Une fois doté de réelles aptitudes pour toucher la chevelure des clientes, j’étais devenu la mascotte irremplaçable de ce lieu de mise en beauté. Evidemment, mon salaire avait été revu à la hausse, ce qui avait eu pour effet immédiat un radical changement de régime alimentaire à la maison. J’avais même permis à mes sœurs de se faire un peu d’argent de poche en leur achetant à crédit une machine à coudre d’occasion. Je dois reconnaitre qu’elles s’en sortaient vraiment pas mal avec la vente de sets de serviettes de tables et napperons. 

Mon destin allait connaitre une fulgurante transformation quand ma patronne s’est mariée et qu’il lui fallait aller vivre dans les pays du Golfe. Figurez-vous que son business, elle me l’avait cédé légalement sans rien demander en échange. Laissez-moi vous dire que des gens capables de gestes aussi généreux que les siens, il n’en existe plus. Cette aubaine m’avait permis tellement de choses, toutes plus incroyables les unes que les autres. Tout d’abord, avec mes premiers bénéfices j’avais fait retaper de fond en comble notre maison qui tombait presque en ruine. Après, je réalisais le rêve de ma mère en l’envoyant en pèlerinage à la Mecque. Mais ce n’est pas tout. 

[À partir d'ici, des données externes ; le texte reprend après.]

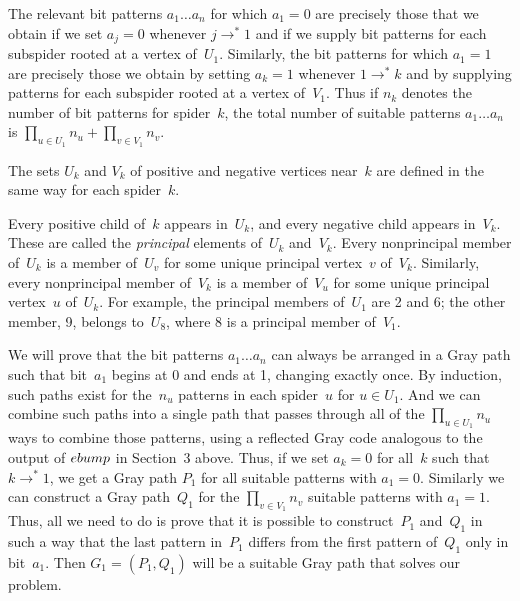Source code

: The relevant bit patterns $a_1\ldots a_n$ for which $a_1=0$
are precisely those that we obtain if 
we set $a_j=0$ whenever $j\to ^*1$ and if we supply bit
patterns for each subspider rooted at 
a vertex of~$U_1$.  Similarly, the bit patterns for which
$a_1=1$ are precisely those we obtain 
by setting $a_k=1$ whenever $1\to ^*k$ and by supplying
patterns for each subspider rooted at a 
vertex of~$V_1$.
Thus if $n_k$ denotes the number of bit patterns for
spider~$k$, the total number of suitable 
patterns $a_1\ldots a_n$ is $\prod_{u\in U_1} n_u
+\prod_{v\in V_1} n_v$.

The sets $U_k$ and $V_k$ of positive and negative vertices
near~$k$ are defined in the same 
way for each spider~$k$.

Every positive child of~$k$ appears in~$U_k$, and every
negative child appears in~$V_k$.  
These are called the {\it principal\/} elements of~$U_k$
and~$V_k$.  Every nonprincipal member 
of~$U_k$ is a member of~$U_v$ for some unique principal
vertex~$v$ of~$V_k$.  Similarly, 
every nonprincipal member of~$V_k$ is a member of~$V_u$ for
some unique principal 
vertex~$u$ of~$U_k$.  For example, the principal members
of~$U_1$ are 2 and 6; the other 
member, 9, belongs to~$U_8$, where 8 is a principal member
of~$V_1$.

We will prove that the bit patterns $a_1\ldots a_n$ can
always be arranged in a Gray path such 
that bit~$a_1$ begins at 0 and ends at 1, changing exactly
once.  By induction, such paths exist 
for the~$n_u$ patterns in each spider~$u$ for $u\in U_1$.
And we can combine such paths 
into a single path that passes through all of the $\prod_{u\in U_1} n_u$
ways to combine those patterns, using a
reflected Gray code analogous to 
the output of $\\{ebump}$ in Section~3 above.  Thus, if we
set $a_k=0$ for all~$k$ such that 
$k\to ^*1$, we get a Gray path $P_1$ for all suitable
patterns with $a_1=0$.  Similarly we can 
construct a Gray path~$Q_1$ for the $\prod_{v\in V_1} n_v$
suitable patterns with $a_1=1$.  Thus, all
we need to do is prove that it is possible to
construct~$P_1$ and~$Q_1$ in such a way that the 
last pattern in~$P_1$ differs from the first pattern
of~$Q_1$ only in bit~$a_1$.  Then 
$G_1=(P_1,Q_1)$ will be a suitable Gray path that solves our problem.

Je n’avais pas résisté à mon désir de voir grand.  Alors avec l’aide de crédits bancaires d’autres espaces très modernes de coiffure pour hommes et pour femmes en mon nom avaient vu le jour. Le nombre inimaginable de remise en beauté, d’extensions de cheveux, de tatouages et la pose d’ongles et cils semi-permanents m’avaient permis un peu plus tard, d’acheter un appartement, une voiture et même d’aller visiter de nombreux pays étrangers. Notamment des pays asiatiques tellement enchanteurs que j’y suis retourné plusieurs fois. Ce n’est qu’à 50 ans que je m’étais enfin décidé à fonder une famille avec la partenaire idéale. Elle est la maman de mes deux adorables petites princesses. 

Je me félicite de mon divorce!

C’est vrai que je me suis beaucoup endetté pour réaliser mes rêves, mais jusque-là, avant la pandémie, je m’en sortais bien.  Je n’avais pas eu besoin de crédit pour l’achat de mon logement, quant à mon foyer et ma famille, ils ont toujours été correctement entretenus. Ca roulait tranquille! Or, depuis qu’il avait fallu fermer tous mes locaux, je l’ai sentie la différence. Pour faire face à ce moulin à tourmentes sans freins et continuer de payer quelques factures, j’ai beaucoup souffert d’avoir été obligé de baisser tous mes rideaux sauf un celui des hommes et de me séparer de tous mes employés. 

Désormais, je travaille seul, sur rendez-vous tout en constatant amèrement que ma plus fidèle clientèle féminine ne se bouscule plus pour faire appel à mes services. Une haine sans commune mesure m’assaille quand je sais que par phobie de choper le virus, elles s’essayent aux tutoriels sur les réseaux sociaux. Ce qui m’accable aussi, c’est d’être sollicité presque tous les jours par un nombre absolument navrant de personnes très qualifiées mais au chômage. Toutes me racontent leurs déboires, l’enfer de la précarité dans leur foyer, mais à mon niveau je ne peux malheureusement rien faire pour ces personnes. Parce que moi aussi je tremble de peur que mes chiches tentatives de m’en sortir ne servent à plus rien et que cette galère finisse par noircir le bonheur de mes filles, de mon épouse, de ma mère, ou de mes sœurs qui ne se sont jamais mariées… Et, par conséquent, le mien !».